## What you have to do
Find the line containing "## [1.4.0] (2012-08-20)" in the records below. Copy exactly that line and each one after it, ending at the line containing "## [1.3.1] (2012-08-17)", and nothing more.

:: Material to process ::

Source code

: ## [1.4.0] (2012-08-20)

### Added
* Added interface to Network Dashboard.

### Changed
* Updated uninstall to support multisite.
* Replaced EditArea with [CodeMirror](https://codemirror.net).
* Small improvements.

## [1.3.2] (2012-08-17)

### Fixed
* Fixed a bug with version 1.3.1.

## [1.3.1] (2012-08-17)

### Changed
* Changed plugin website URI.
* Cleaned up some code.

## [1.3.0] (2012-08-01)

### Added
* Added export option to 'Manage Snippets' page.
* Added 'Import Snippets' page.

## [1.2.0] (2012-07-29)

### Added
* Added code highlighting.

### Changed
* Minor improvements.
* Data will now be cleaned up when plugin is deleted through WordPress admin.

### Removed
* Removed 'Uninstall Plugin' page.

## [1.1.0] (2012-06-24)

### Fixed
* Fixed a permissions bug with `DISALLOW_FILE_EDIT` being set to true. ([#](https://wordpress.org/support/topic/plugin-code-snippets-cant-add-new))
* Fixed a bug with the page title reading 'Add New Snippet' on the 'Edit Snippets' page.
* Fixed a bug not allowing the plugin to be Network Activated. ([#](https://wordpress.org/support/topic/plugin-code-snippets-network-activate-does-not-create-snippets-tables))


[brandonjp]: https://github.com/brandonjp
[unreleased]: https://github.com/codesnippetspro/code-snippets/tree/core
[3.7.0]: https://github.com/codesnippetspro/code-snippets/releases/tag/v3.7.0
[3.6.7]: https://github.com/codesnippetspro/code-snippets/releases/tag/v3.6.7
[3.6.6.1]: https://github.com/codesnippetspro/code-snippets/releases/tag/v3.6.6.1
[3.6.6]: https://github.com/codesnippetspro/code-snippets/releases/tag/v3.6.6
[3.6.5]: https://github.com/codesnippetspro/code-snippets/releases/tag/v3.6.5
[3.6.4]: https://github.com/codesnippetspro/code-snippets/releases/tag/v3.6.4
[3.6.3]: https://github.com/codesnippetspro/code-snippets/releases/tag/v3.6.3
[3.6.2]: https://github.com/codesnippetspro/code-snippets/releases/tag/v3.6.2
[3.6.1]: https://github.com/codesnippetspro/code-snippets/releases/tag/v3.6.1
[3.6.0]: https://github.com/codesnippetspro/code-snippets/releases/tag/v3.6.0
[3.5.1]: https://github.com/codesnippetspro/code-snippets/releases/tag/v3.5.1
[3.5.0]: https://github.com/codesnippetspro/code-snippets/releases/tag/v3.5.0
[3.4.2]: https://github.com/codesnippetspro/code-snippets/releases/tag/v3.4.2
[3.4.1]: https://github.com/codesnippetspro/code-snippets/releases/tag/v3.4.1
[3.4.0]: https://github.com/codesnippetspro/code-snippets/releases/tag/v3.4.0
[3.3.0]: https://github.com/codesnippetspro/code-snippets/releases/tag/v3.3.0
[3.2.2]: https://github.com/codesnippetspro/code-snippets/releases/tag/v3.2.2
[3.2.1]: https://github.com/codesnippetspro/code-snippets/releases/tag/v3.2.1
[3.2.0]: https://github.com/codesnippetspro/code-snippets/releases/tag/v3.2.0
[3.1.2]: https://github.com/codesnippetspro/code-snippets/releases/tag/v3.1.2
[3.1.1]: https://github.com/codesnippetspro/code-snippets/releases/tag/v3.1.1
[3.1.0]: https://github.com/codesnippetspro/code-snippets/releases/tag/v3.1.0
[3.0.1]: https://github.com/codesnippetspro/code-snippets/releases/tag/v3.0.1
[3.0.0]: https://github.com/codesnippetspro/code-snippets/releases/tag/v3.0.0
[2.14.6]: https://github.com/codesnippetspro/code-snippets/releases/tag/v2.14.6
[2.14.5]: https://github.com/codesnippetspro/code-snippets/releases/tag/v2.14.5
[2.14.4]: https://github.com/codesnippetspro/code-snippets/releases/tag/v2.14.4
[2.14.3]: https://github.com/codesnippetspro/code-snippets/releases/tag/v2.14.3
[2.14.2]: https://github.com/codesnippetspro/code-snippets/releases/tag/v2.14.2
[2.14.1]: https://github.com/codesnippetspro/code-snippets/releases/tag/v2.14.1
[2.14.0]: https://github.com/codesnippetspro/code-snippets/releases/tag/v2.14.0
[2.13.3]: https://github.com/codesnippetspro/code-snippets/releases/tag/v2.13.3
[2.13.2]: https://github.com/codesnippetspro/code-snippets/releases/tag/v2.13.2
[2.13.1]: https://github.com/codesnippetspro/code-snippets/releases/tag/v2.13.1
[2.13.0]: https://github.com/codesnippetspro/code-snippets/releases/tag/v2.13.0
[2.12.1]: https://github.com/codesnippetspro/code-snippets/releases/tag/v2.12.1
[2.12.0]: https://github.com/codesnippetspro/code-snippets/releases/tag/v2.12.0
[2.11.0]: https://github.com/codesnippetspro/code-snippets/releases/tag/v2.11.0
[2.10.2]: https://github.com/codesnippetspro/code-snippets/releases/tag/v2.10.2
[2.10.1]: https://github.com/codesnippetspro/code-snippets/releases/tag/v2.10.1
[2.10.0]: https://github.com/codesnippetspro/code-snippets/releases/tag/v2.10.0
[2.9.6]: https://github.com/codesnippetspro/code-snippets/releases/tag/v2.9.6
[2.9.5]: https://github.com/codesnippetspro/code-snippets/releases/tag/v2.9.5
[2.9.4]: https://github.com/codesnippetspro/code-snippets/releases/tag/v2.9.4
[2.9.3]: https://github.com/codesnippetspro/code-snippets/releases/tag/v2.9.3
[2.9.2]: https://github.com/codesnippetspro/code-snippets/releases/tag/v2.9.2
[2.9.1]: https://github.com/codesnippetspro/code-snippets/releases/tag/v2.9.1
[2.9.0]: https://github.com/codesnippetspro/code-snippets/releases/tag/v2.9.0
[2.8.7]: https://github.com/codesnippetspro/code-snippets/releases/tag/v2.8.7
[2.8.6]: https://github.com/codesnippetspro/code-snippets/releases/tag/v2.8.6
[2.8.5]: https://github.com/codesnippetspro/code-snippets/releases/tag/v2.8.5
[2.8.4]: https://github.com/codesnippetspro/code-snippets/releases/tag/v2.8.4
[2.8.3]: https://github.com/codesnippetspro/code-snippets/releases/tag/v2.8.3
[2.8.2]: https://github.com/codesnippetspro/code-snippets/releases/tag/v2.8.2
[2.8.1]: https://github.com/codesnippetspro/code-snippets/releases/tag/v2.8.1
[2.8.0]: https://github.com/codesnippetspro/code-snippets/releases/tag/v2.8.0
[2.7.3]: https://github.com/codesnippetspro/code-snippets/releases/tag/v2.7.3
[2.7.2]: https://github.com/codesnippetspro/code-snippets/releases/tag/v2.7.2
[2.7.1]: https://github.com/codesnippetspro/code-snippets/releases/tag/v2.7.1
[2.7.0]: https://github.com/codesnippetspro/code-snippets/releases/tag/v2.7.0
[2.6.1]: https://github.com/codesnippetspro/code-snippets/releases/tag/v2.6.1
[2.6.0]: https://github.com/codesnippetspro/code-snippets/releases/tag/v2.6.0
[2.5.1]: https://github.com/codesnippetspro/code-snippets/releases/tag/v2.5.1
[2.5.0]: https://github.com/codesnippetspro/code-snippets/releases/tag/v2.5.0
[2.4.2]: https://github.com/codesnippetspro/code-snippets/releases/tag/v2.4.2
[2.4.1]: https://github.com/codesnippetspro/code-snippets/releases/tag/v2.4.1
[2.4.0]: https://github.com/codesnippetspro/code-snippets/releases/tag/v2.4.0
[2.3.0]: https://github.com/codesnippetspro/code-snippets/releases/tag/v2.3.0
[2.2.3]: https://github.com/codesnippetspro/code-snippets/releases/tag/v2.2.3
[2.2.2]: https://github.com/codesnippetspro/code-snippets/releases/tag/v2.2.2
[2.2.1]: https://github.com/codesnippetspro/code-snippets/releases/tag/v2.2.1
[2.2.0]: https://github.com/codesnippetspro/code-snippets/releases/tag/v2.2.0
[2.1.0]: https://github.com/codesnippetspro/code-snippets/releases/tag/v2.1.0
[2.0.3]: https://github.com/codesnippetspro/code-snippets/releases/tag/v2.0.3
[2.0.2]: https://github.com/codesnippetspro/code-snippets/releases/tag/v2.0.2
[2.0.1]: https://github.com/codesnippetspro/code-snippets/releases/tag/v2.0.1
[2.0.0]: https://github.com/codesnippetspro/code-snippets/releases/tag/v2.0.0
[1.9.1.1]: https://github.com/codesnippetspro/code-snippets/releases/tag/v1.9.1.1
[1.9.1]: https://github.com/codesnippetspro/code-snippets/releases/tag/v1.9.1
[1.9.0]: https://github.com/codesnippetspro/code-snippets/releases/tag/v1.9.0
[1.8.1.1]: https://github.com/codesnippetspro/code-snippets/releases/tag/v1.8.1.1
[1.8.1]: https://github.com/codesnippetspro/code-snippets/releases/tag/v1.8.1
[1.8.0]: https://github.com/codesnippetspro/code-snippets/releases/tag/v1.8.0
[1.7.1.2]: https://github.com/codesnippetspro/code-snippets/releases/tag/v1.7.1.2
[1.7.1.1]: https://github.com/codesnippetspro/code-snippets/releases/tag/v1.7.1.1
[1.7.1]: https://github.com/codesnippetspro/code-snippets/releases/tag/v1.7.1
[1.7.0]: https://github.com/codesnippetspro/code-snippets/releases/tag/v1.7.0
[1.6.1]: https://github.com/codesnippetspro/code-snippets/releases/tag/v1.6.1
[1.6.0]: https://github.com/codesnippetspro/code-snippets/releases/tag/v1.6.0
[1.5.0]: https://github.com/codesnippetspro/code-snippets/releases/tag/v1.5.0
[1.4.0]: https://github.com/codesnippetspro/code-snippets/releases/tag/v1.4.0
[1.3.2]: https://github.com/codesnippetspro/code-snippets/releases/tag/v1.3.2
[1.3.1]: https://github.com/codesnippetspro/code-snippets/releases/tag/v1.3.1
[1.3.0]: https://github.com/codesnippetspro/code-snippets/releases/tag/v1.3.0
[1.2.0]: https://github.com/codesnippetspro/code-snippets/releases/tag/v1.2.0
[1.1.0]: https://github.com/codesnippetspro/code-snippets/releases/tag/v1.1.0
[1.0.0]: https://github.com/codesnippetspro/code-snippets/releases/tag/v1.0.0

:::

## Task result
: ## [1.4.0] (2012-08-20)

### Added
* Added interface to Network Dashboard.

### Changed
* Updated uninstall to support multisite.
* Replaced EditArea with [CodeMirror](https://codemirror.net).
* Small improvements.

## [1.3.2] (2012-08-17)

### Fixed
* Fixed a bug with version 1.3.1.

## [1.3.1] (2012-08-17)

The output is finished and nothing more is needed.